Я не знал, как реагировать. Не знал, хорошо это или, наоборот, скверно. А переводчица продолжала:
— Вы ей нравитесь… как мужчина… — Вдруг отдернула руку, будто обожглась, потупилась, но произнесла все-таки почти шепотом после порядочной паузы: — Мне тоже…
А Жоан смотрела на меня в упор, растворив, как ставни, глазищи, и я тонул в этих омутах, подернутых зеленой ряской…
Ну что ты смотришь, моя? Что?
Она будто меня поняла, услыхала невысказанное.
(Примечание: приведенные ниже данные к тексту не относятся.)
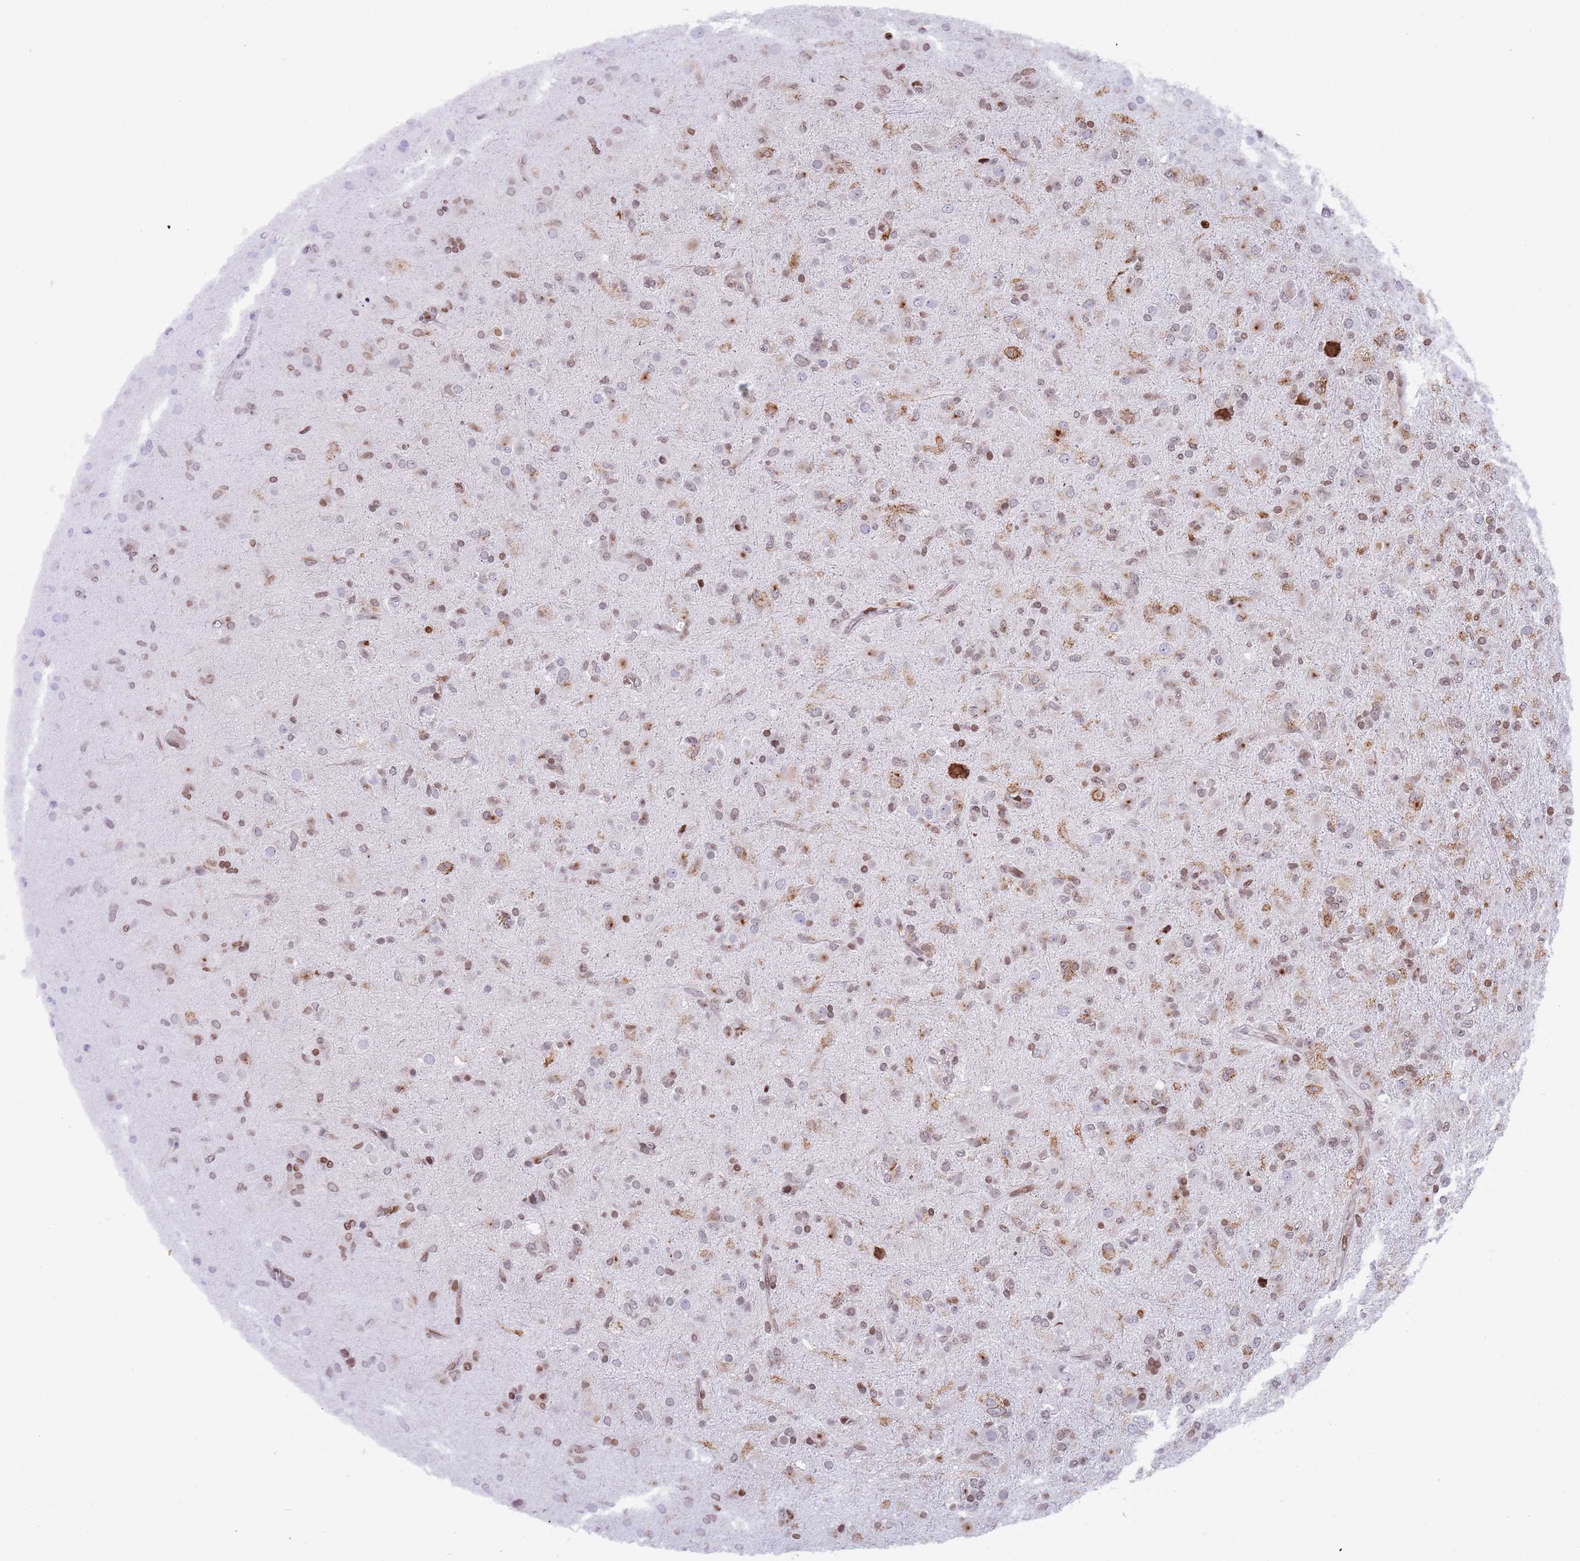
{"staining": {"intensity": "moderate", "quantity": "25%-75%", "location": "nuclear"}, "tissue": "glioma", "cell_type": "Tumor cells", "image_type": "cancer", "snomed": [{"axis": "morphology", "description": "Glioma, malignant, Low grade"}, {"axis": "topography", "description": "Brain"}], "caption": "Immunohistochemical staining of glioma reveals medium levels of moderate nuclear expression in approximately 25%-75% of tumor cells.", "gene": "HDAC8", "patient": {"sex": "male", "age": 65}}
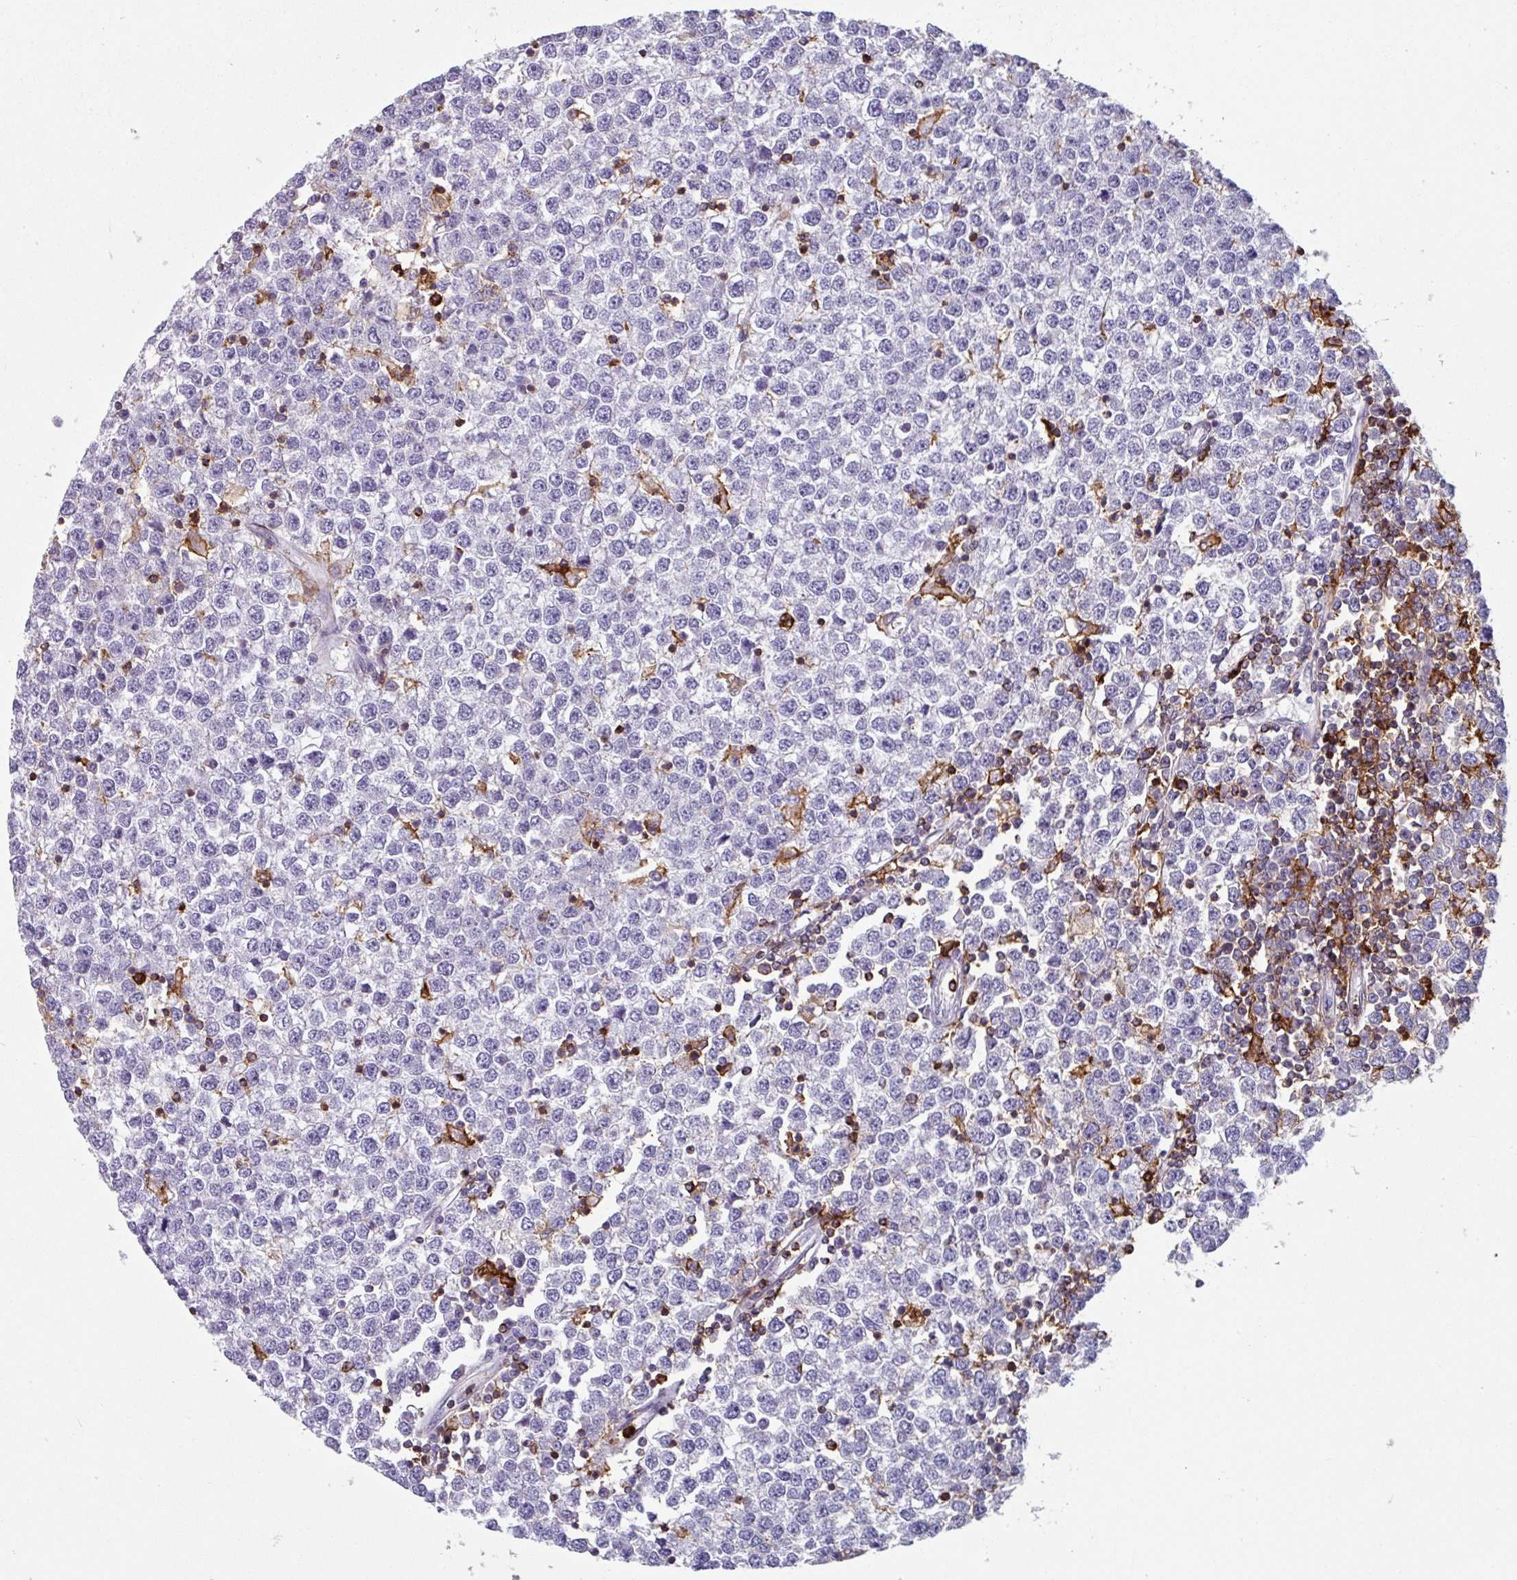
{"staining": {"intensity": "negative", "quantity": "none", "location": "none"}, "tissue": "testis cancer", "cell_type": "Tumor cells", "image_type": "cancer", "snomed": [{"axis": "morphology", "description": "Seminoma, NOS"}, {"axis": "topography", "description": "Testis"}], "caption": "Testis cancer (seminoma) stained for a protein using immunohistochemistry reveals no positivity tumor cells.", "gene": "EXOSC5", "patient": {"sex": "male", "age": 65}}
Затараторила, как сорока, на почти неземном, почти инопланетном своем — французском.
— Она вас спрашивает, эта сучка, — сказала переводчица, с лучезарной улыбкой взглянув на Жоан, — все ли вы приобрели? Хватило ли денег?
Я усмехнулся. Нормально. Даже если мужик на хрен не нужен, раз пошла конкуренция, невольно вступаешь в соревнование.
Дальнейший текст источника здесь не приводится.